Offensive production certainly played a big role. Fueled by a home-heavy schedule in January and peaking in April for a fantastic run to the playoffs, the Jazz finished the season with a team scoring average of 99.65 points per game, fourth-best in the league, and shot a solid 45.6 percent from the floor. They also posted a respectably low turnover average of 14.18 per game. Utah also excelled on the glass behind big men Al Jefferson, Paul Millsap, Favors and Kanter, averaging 44.18 boards per game, third-best in the NBA.

Defensively, Utah left a little bit to be desired. Behind the skills and muscle of its big men and rangy swingman Gordon Hayward, the Jazz blocked a lot of shots, 5.83 per game, fourth in the NBA. But going up against teams that had more actual length, the Jazz had nearly as many of their own shots sent back, an average of 5.68 blocks by their opponents. Behind Millsap’s career-high average of 1.8 steals per game, the Jazz were able to do well in that department with 8.26 steals per game. But the team allowed its opponents to shoot nearly as well from the floor as they did, with an opponent average of 45.3 percent, and the Jazz also gave up a higher percentage of 3-point shots than they hit, 34 percent to 32.3 percent.

While there are those who would vigorously contend this point, I maintain that Utah’s lack of a true center was one of the reasons it didn’t fare better this season. The 6-10 Jefferson was clearly the best and most consistent player the Jazz had this year, averaging 19.2 points, 9.6 rebounds and 1.7 blocks per game, and with his advanced post moves, deft shooting touch out to 18 feet and rebounding skills, he was often center enough despite giving up an inch or two. But also quite telling were his struggles against the L.A. Lakers, with two 7-footers on their front line in Andrew Bynum and Pau Gasol, the Portland Trail Blazers, first with Marcus Camby and then Joel Przybilla, and the Indiana Pacers and their big center Roy Hibbert. In three games against the Lakers, Jefferson shot 30 percent from the floor; against the Blazers, he shot 33 percent over three games. In Utah’s game against the Pacers, Jefferson was 35.3 percent from the floor.

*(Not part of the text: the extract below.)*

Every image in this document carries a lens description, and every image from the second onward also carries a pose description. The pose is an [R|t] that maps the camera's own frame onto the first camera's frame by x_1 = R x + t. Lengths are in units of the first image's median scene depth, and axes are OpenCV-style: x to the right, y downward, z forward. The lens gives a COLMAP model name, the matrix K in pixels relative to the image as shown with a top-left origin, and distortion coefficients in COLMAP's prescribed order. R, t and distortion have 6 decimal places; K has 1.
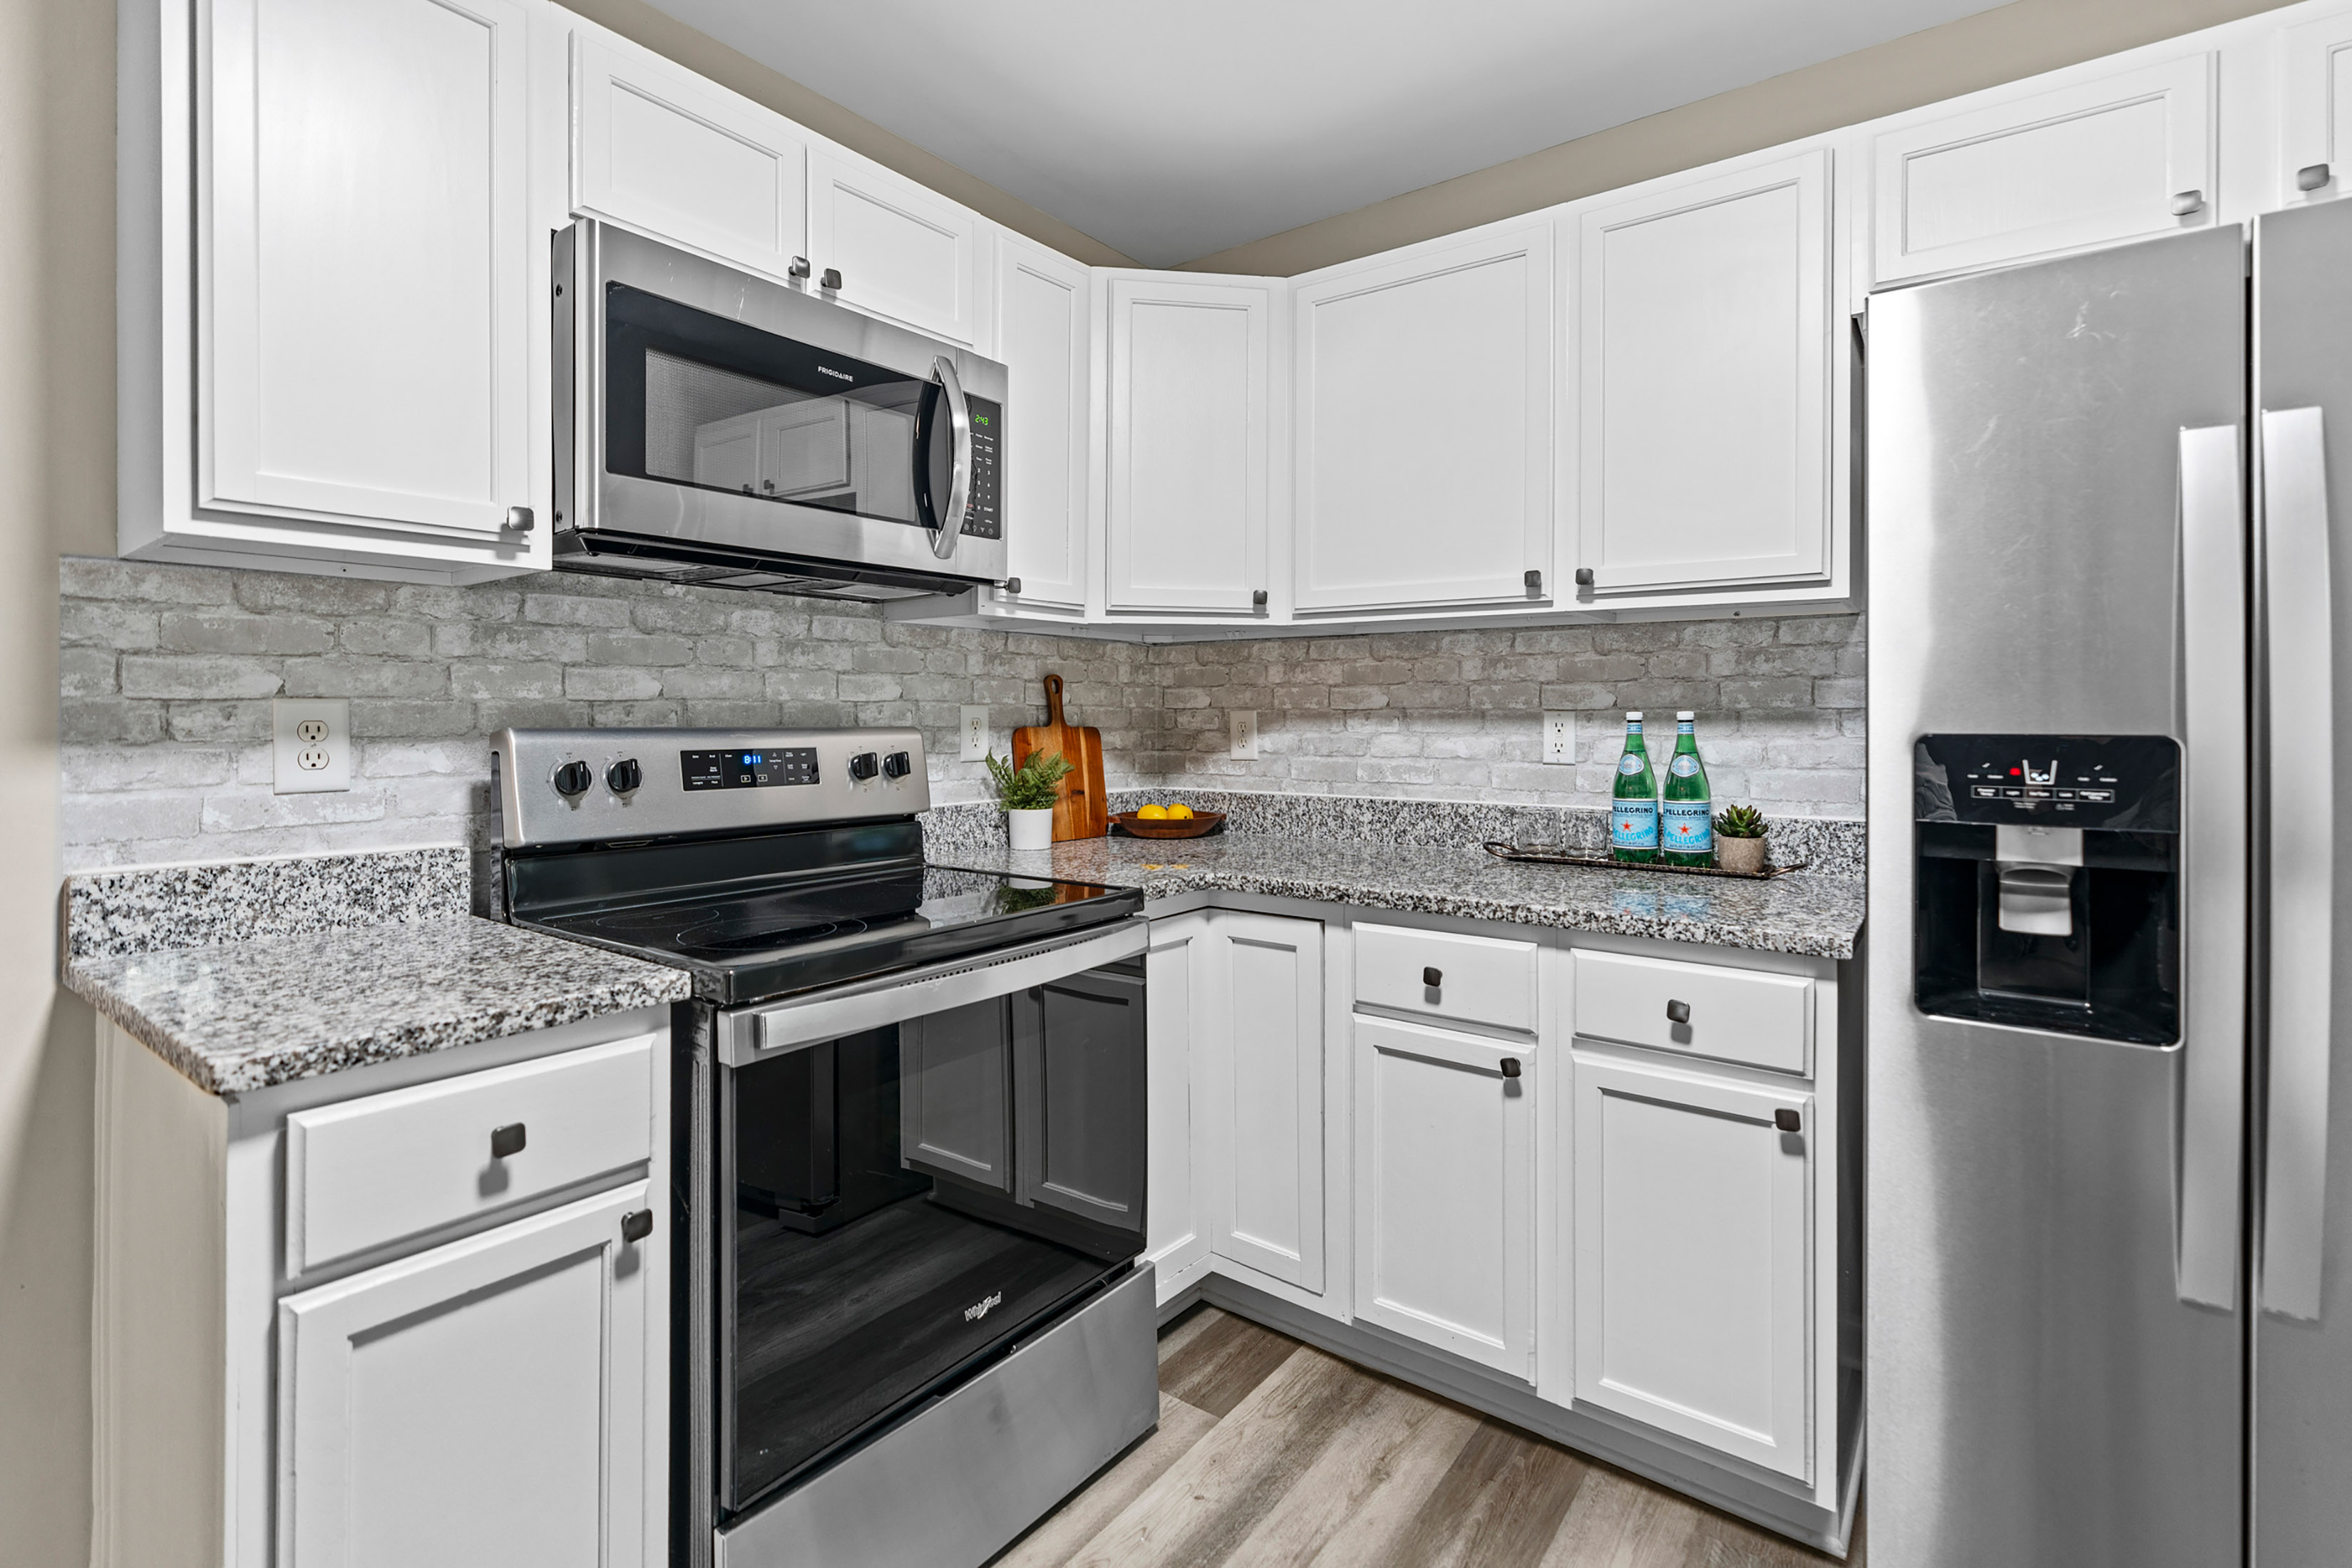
lens RADIAL K [[1057.4, 0, 1181.1], [0, 1057.4, 744.5], [0, 0, 1]] dist [-0.003908, 0.000770]
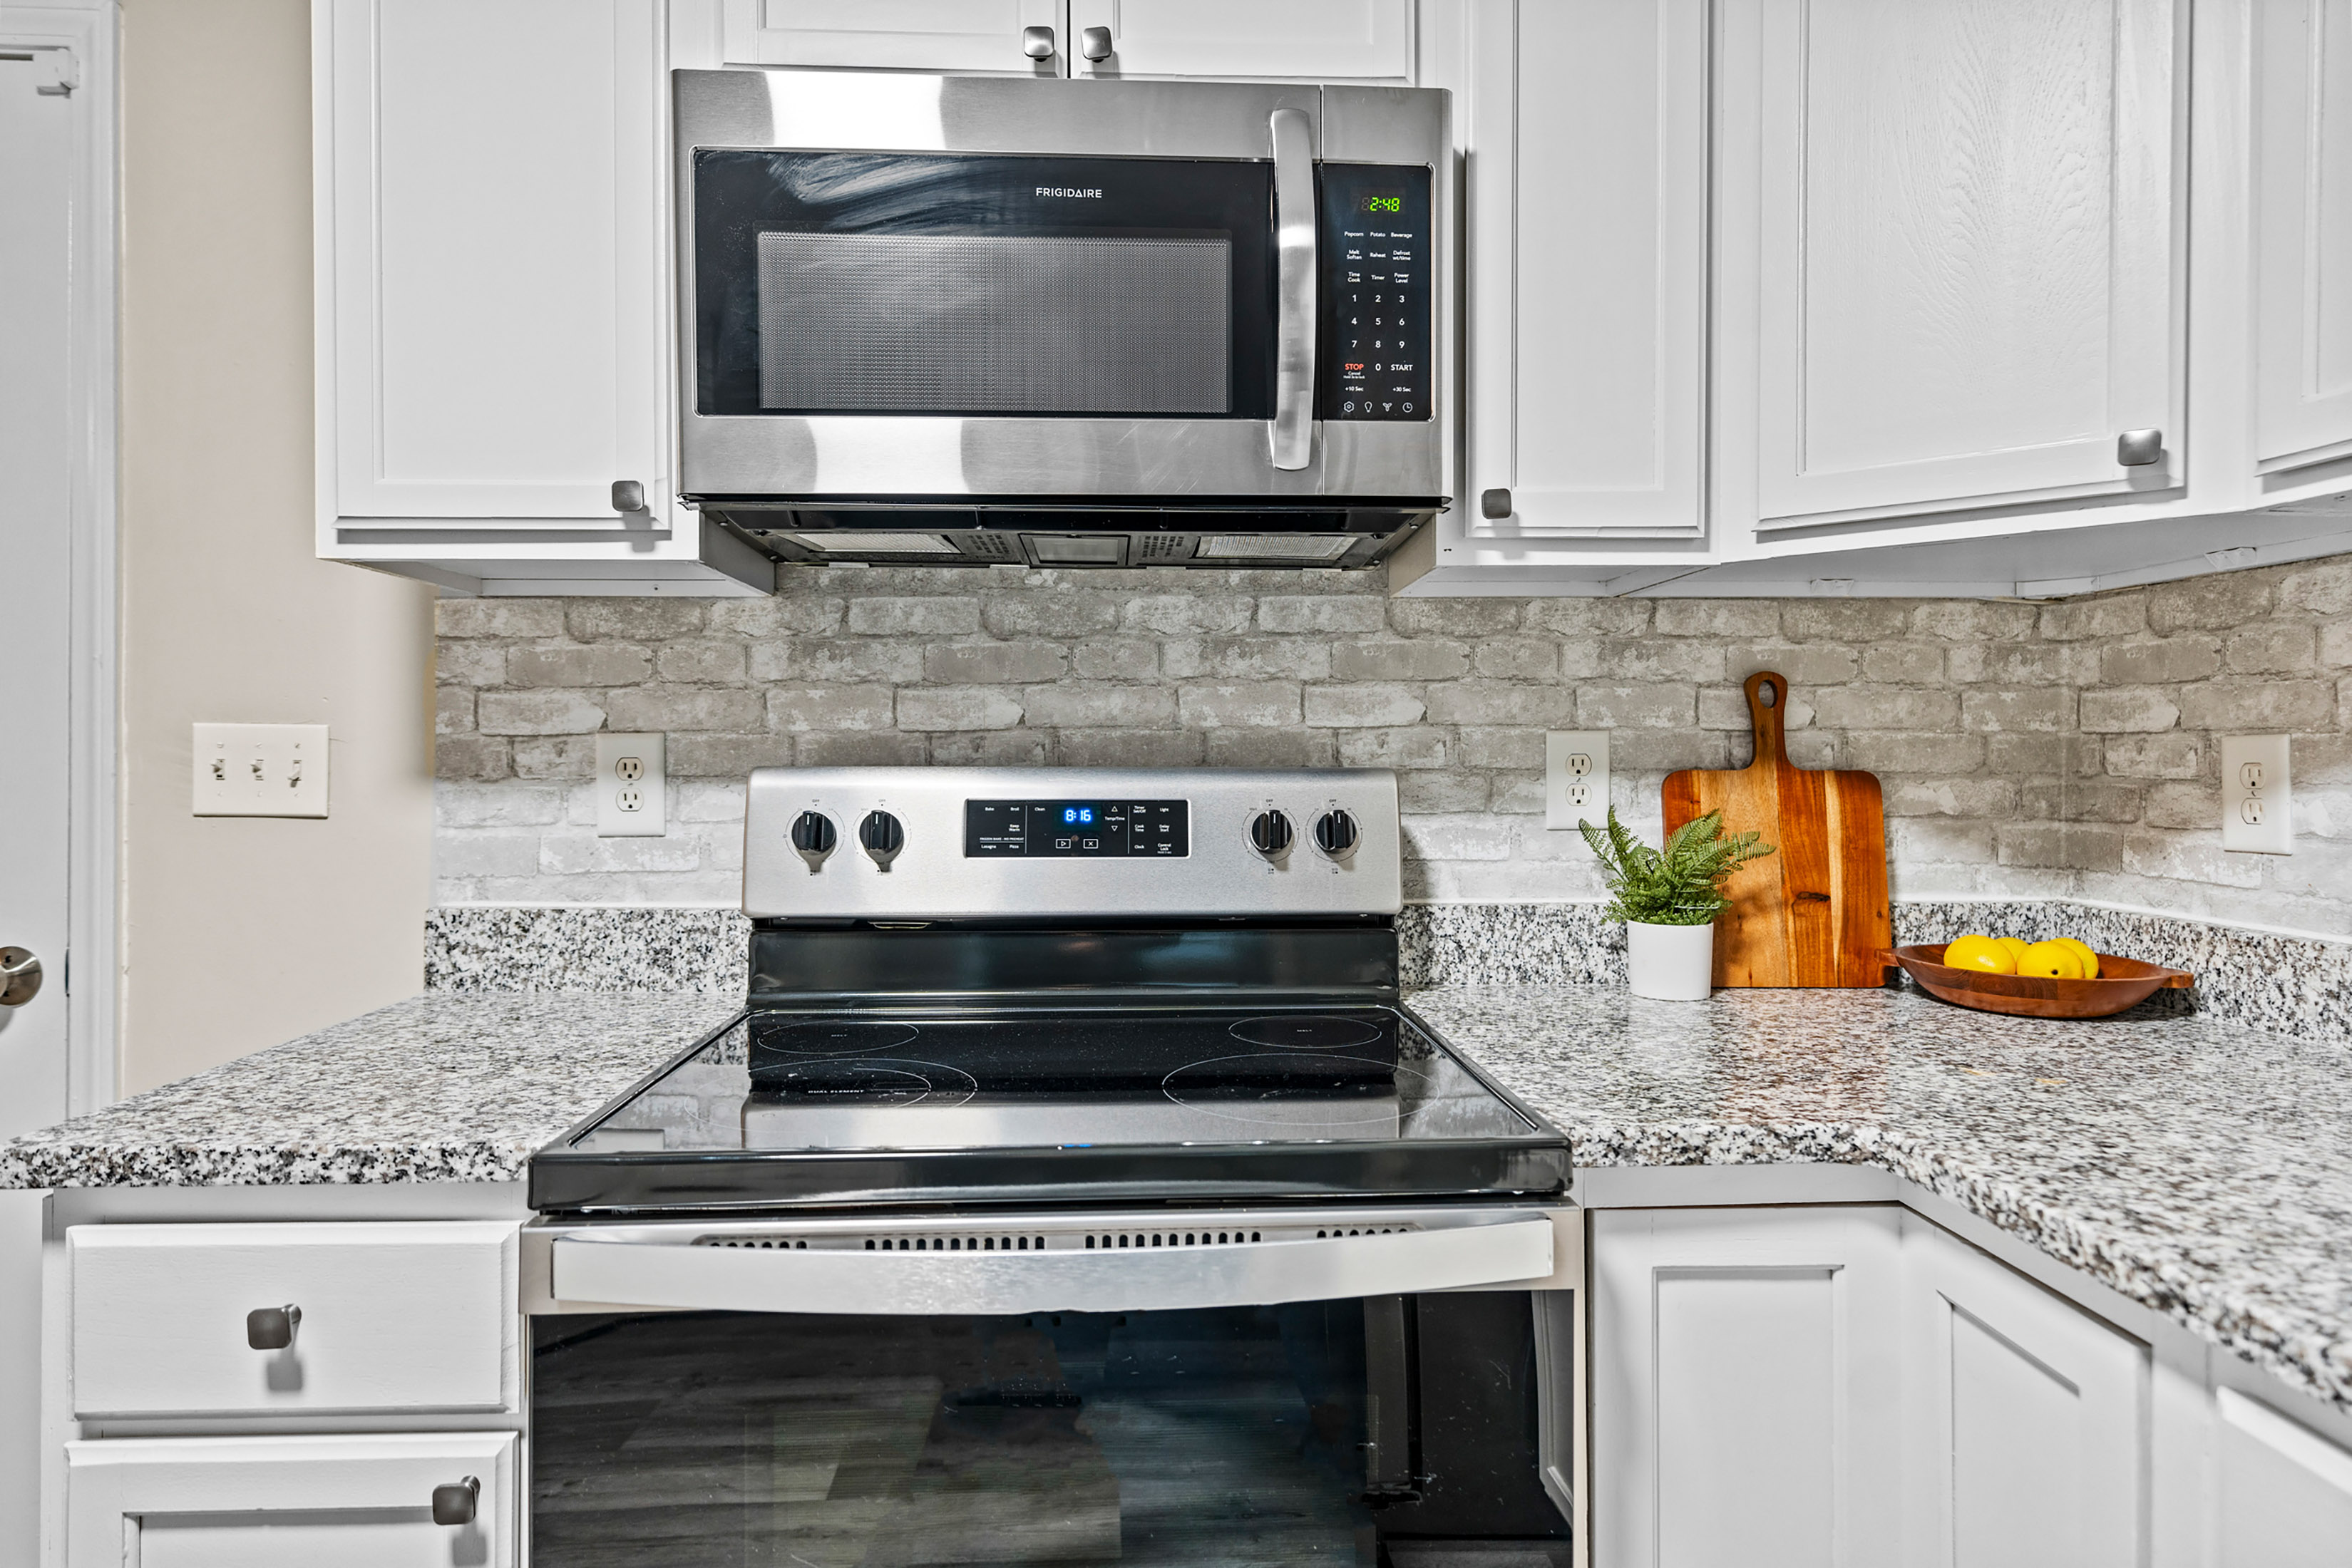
lens RADIAL K [[1269.0, 0, 1210.6], [0, 1269.0, 777.3], [0, 0, 1]] dist [-0.005545, 0.003041]
pose [[0.647551, 0.013026, -0.761911, 0.308349], [-0.018061, 0.999835, 0.001744, -0.015206], [0.761808, 0.012632, 0.647680, 0.625940]]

Alongside the 6-8 Millsap in the starting lineup, the Jazz often found themselves giving up length. They made up for it with heart, hustle and a good deal of muscle, especially with Favors (also 6-10, but with an enormous wingspan, and I’ll grant that he may not be finished growing) and the 6-11 (in sneakers, 6-8 3/4 without shoes) rookie Kanter (who could also add an inch or two as he ages). But this season, there were times it just wasn’t enough, particularly in the playoff series against the Spurs. While pundits touted Utah’s size advantage, I maintain it was a myth. With 6-11 Tim Duncan (who used to be announced as a 7-footer when he played for Wake Forest, I swear), 6-7 muscle chunk DaJuan Blair, 6-11 (maybe 7 feet, depending on who’s doing the measuring) Tiago Splitter, and even 6-10 Matt Bonner, San Antonio didn’t have any problems complementing Tony Parker’s penetrating drives with some punch in the post and their own presence on defense and the boards.

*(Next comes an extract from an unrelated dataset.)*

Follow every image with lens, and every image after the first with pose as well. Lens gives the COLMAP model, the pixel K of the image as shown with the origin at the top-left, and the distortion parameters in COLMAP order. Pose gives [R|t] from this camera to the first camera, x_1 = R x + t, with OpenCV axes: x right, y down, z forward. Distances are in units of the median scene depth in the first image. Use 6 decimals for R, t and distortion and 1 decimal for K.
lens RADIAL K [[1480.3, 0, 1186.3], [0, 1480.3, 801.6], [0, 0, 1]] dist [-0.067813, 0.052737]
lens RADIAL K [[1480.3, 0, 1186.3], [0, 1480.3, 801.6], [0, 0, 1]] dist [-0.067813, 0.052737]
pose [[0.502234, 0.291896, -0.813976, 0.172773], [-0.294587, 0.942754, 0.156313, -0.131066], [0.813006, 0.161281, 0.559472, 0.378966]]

Inconsistency at the point was also a weakness for the Jazz. Harris started the season poorly, improved greatly in February, dropped off a bit in March, then he picked up just in time with a stellar April that saw him come up with some big game-winning shots in Utah’s stretch run to the postseason. But it’s clear they needed more from their starting point guard than what they got, and that will be something for Harris to think about this summer.

Still, the future looks bright for this franchise. Young players Favors, Kanter, Hayward and Burks should just continue to improve, and Utah may be able to make a key addition or two in free agency. Despite not having a first round pick in this summer’s NBA draft, the Jazz will have their second-round pick, No. 47 overall, to pick up a sleeper or use on an overseas prospect, and I’m holding out hope that 7-2 center Ante Tomic decides to come over to Utah with his current contract with Spanish power Real Madrid set to expire.

These are all developments to keep track of this summer, because for a true hoop addict, there is no offseason.